I realise it's "bad form" to quote oneself, but I thought it worthwhile to elaborate just a little by way of the following notes (if only to remind anyone embarking on assigning Risk Scores and (or) maintenance priorities to equipment that matters may not be as simple as they first appeared):-

Writing in a paper published in 1989 Larry Fennigkoh and Brigid Smith (F&S) pioneered an approach that used a numerical algorithm to determine which items of medical equipment should be included in an equipment management system.

The F&S algorithm scores equipment on three factors:-

1) Function (2 to 10)
2) Risk (1 to 5)
3) Required maintenance (1 to 5)

The sum of these scores yielded an "equipment management" (EM) number. Equipment with an EM of 12 or above was an indication that the item be included in the equipment maintenance programme. Note that this implied that some items need not be included in the programme.

The F&S algorithm (and its many derivatives) have been incorporated into computerized maintenance systems and adopted by various healthcare organizations.

In 1996 Mike Capuano and Steve Koritko (C&K) expanded upon the F&S idea. The big step forward made by the C&K model was the possibility of automatic extension (or reduction) of the PM interval according to specific criteria. To my mind, this was the "Big Idea"!

In 2000 Binseng Wang and Alan Levenson (W&L) recommended a modification to the F&S model to add a "mission criticality" score to reflect the importance of a particular device to the overall mission of the healthcare organization. I did not like that terminology, myself - it sounded "a bit corporate" to me. Call me old-fashioned, but I prefer the emphasis to be placed "from the patients' point of view".

From a distance of thirty years or more, some now question the F&S model. For instance (as mentioned above), it is possible for a device with established maintenance requirements to be excluded simply because it has a low score. And some versions of the algorithm use the total score to determine not only inclusion but also frequency of maintenance (which are fundamentally different concepts, and should be decided on different criteria).

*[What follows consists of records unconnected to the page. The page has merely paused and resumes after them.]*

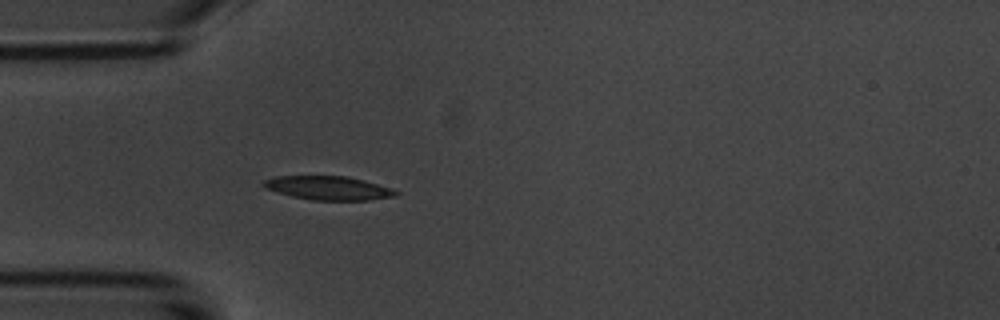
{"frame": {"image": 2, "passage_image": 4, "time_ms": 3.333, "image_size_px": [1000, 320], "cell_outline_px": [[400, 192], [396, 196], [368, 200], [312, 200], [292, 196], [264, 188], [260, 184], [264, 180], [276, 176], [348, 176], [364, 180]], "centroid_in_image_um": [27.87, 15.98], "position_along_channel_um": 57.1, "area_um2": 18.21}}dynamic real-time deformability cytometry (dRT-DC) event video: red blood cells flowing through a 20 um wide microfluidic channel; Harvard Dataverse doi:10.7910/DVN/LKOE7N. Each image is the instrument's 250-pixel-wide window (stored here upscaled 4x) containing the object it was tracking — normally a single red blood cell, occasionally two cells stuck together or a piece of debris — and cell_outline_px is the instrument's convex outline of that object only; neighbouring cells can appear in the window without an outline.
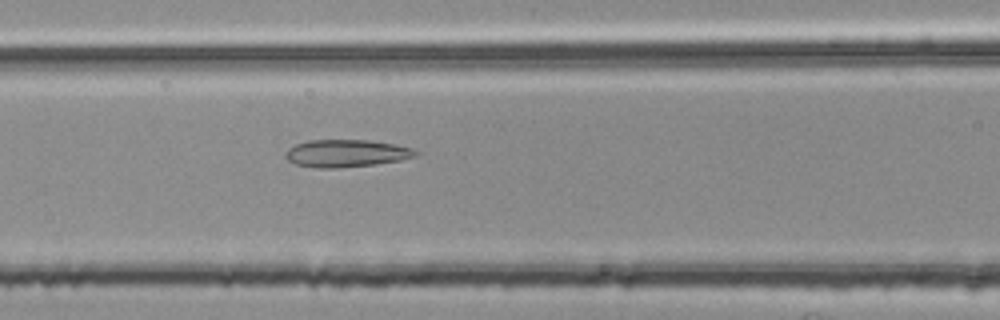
{"species": "common noctule bat (a hibernating species)", "species_latin": "Nyctalus noctula", "temperature_condition": "room temperature", "stored_images_in_passage": 39, "camera_frame_rate_fps": 3000, "um_per_image_px": 0.085, "animal": {"sex": "female", "body_mass_g": 25.1}, "frame": {"image": 1, "passage_image": 8, "time_ms": 2.333, "image_size_px": [1000, 320], "cell_outline_px": [[420, 152], [416, 156], [400, 160], [376, 164], [332, 168], [320, 168], [296, 164], [288, 160], [284, 156], [284, 152], [288, 148], [296, 144], [308, 140], [368, 140], [392, 144], [412, 148]], "centroid_in_image_um": [29.41, 13.03], "position_along_channel_um": 137.2, "area_um2": 20.69}}
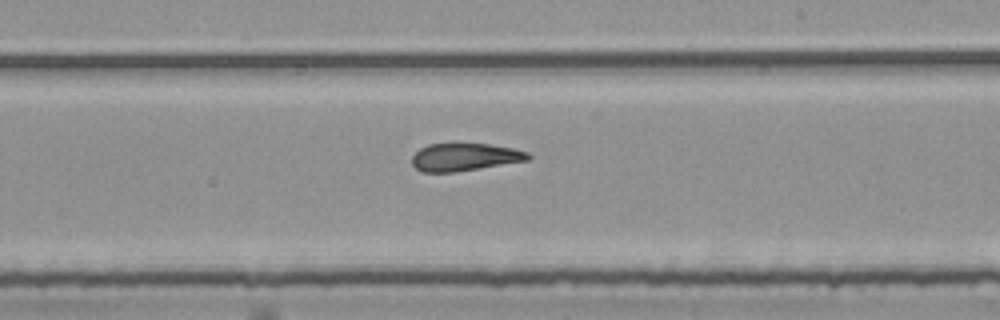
{"frame": {"image": 2, "passage_image": 17, "time_ms": 5.333, "image_size_px": [1000, 320], "cell_outline_px": [[532, 156], [528, 160], [456, 172], [424, 172], [416, 168], [412, 164], [412, 156], [420, 148], [428, 144], [488, 144], [512, 148], [528, 152]], "centroid_in_image_um": [39.49, 13.35], "position_along_channel_um": 249.5, "area_um2": 18.55}}
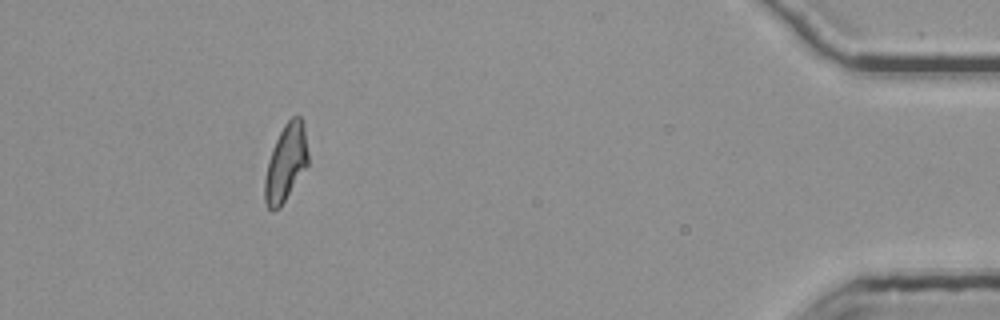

Meanwhile, in 2001 Malcolm Ridgway proposed a different approach:- one in which medical devices to be included in the maintenance programme were those that are "critical devices" (in the sense that they have significant potential to cause injury if they do not function correctly) and are "maintenance sensitive" (in that they have significant potential to malfunction if not provided with adequate PM). Yes, this is (was) progress.

Ridgway excludes non-critical devices, and any for which there is no evidence of benefit from PM. This first point may be disputed by many, especially those who prefer to include all maintainable items in the PM schedule (that's me, then). And the second point can be challenged on what exactly is meant by "evidence" in such a context. For instance, it could simply mean that the PM procedure, and its interval, is "spot-on"!

No doubt the evolution has continued over the last twenty years or so, but I no longer follow such issues in any great depth. Perhaps someone else may be able to bring us up to date.

By the way, regarding the issue of "critical devices" ... I recall my boss at the time trying to push the idea of "life critical" equipment (I think that's what he called it) ... and that was 43 years ago! That one withered on the vine, mainly because our organisation required "inspections" of everything on a calendar basis anyway (mostly quarterly, but sometimes monthly) .... and after he had realised how difficult it was to answer the question:- "where do we draw the line" (what's the criteria)? I seem to recall lots of "philosophical debates", though (some things never change).


If you don't inspect ... don't expect.